▶ [Text excerpt]
== Segment start ==

Not a long time ago, I did a KWestions series on the opportunities lying in translation on the Internet. I had the chance to interview edupreneurs from various backgrounds in order to portray the different angles one might have regarding translations online as a market.
There was Paul Sulzberger with his more than 30 years of experience in the field of translation and who now wants to establish a platform for translators on the Internet and thus to allow them and potential customers to offer and buy services.
I then interviewed Jani Pentinen of PremiumFanpage, a start-up that offers business timely human translations at a competitive price. Interesting about PremiumFangpage is that the vast majority of companies prefer the more costly solution of getting their message translated by a real human being over the company’s other option of a machine automated translation.
To top the picture off, I had the pleasure to talk with Christian Arno whose company Lingo24 has been in business for 10 years now offering translation services via Internet and that has a revenue of US $8 million in annual sales.
In our talks I was of course very interested in getting their take on the potential of crowd-sourced translations particularly in a business context. An early stage start-up called Babelverse is now part of the project start-up Chile and they’re promising real-time voice translation effected by a community of human interpreters. What road they’ll eventually take is a little too early to define now.

== Segment end ==

▶ [Tasks]
a. Using the piece on online translation, decide whether each statement agrees with it: (i) Paul Sulzberger has more than 30 years of experience in translation; (ii) most companies choose machine translation over a human translator; (iii) Lingo24 has been in business for 20 years. Answer yes or no for each, quoting the words from the piece that settle it.
b. Carry on the piece on online translation from its last sentence.

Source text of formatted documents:
== Segment start ==

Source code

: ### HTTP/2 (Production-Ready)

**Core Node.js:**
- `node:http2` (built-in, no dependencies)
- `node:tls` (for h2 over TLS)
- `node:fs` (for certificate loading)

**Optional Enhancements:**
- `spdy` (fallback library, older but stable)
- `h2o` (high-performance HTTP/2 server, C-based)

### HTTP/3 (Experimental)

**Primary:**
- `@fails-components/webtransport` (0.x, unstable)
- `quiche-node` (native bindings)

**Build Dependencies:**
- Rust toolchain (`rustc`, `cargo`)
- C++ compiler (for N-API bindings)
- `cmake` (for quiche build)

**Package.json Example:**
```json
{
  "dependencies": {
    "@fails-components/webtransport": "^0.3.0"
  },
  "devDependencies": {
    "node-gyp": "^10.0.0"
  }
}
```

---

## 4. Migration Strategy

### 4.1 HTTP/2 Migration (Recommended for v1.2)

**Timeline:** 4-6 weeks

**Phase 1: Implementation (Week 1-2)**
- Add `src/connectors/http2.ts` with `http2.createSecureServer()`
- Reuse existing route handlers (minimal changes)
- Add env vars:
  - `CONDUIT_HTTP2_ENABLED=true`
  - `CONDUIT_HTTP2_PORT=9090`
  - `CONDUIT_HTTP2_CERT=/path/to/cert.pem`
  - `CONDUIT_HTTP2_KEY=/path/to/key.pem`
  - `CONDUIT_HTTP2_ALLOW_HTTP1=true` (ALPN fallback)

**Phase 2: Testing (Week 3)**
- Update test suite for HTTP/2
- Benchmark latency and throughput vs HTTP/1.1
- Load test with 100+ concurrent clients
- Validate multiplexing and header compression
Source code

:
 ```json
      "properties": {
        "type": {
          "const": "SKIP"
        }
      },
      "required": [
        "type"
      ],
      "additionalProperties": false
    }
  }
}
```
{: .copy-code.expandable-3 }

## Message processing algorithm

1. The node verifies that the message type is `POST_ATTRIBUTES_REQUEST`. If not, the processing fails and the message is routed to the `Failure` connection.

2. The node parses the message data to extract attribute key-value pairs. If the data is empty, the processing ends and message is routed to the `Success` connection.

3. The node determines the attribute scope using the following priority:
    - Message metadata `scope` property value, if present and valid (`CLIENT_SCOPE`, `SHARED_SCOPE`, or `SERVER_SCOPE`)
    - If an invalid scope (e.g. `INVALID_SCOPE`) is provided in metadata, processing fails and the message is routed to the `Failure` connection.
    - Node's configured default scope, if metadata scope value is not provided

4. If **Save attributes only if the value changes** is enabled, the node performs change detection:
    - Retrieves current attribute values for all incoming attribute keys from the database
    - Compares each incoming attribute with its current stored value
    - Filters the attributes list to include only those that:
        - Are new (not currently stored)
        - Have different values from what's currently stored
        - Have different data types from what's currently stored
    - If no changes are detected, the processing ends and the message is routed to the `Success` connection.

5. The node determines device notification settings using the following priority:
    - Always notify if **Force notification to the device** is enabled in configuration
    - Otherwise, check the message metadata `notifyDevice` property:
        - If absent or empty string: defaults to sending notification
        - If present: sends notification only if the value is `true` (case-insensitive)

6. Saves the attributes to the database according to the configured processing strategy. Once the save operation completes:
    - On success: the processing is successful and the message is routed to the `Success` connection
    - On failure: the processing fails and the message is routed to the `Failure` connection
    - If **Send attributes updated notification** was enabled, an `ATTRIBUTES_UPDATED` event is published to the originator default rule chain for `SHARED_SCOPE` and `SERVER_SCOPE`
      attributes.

== Segment end ==

▶ [Expected responses]
a.
(i) Yes: "his more than 30 years of experience in the field of translation"
(ii) No: "the vast majority of companies prefer the more costly solution of getting their message translated by a real human being"
(iii) No: "has been in business for 10 years now"

b.
I know, both language learning communities busuu and especially Livemocha made their experiences with crowd-sourced translations of their courses, busuu with their Brazilian Portuguese course and Livemocha with almost all of their free courses, at least at the beginning. I also know that at least busuu had professionals look over the crowd-sourced results again.
In the bab.la community users can post translations that will then get translated by other users. A nice feature but it’s far from being core for neither the company itself nor its users apparently as it doesn’t attract that much of activity.
mygengo is offering crowdsourced translations from a network of 2500+ professional translators from across the globe, 24/7.
Yesterday I learned that Oxford’s Ancient Lives website is inviting people to translate ancient Egyptian texts together.
So, it seems that many start-ups fancy the idea but none of them seems to have found the key of making this core of their business. Bottom line remaining questions around crowd-sourcing for me are still quality and professionalism in a business context.
Sure, you might say that Wikipedia provides us with great results and I agree, the quality of posts is predominantly very high. But this is gathering of information. Being a translator is something you study. Even translating into your mother tongue is not a piece of cake per se. You need to learn techniques on how to translate.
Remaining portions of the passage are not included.